Landmark coordinate records:
• • •

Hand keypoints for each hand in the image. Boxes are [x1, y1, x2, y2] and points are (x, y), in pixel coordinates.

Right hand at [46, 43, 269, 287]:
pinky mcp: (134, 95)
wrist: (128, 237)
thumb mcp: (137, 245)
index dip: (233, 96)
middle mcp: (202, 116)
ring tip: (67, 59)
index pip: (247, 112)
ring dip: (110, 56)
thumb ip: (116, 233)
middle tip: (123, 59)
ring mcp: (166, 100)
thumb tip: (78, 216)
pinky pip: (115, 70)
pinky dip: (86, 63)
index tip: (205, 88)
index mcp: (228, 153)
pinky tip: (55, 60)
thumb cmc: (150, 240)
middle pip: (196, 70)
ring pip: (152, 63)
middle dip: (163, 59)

• • •

Instructions to follow: Write out each entry again, leaving every word as it is.

Expected answer:
Hand keypoints for each hand in the image. Boxes are [x1, y1, x2, y2] and points are (x, y), in pixel coordinates.

Right hand at [46, 43, 269, 287]:
pinky mcp: (134, 95)
wrist: (128, 237)
thumb mcp: (137, 245)
index dip: (233, 96)
middle mcp: (202, 116)
ring tip: (67, 59)
index pip: (247, 112)
ring dip: (110, 56)
thumb ip: (116, 233)
middle tip: (123, 59)
ring mcp: (166, 100)
thumb tip: (78, 216)
pinky pip: (115, 70)
pinky dip: (86, 63)
index tip: (205, 88)
index mcp: (228, 153)
pinky tip: (55, 60)
thumb cmc: (150, 240)
middle pip: (196, 70)
ring pip: (152, 63)
middle dip: (163, 59)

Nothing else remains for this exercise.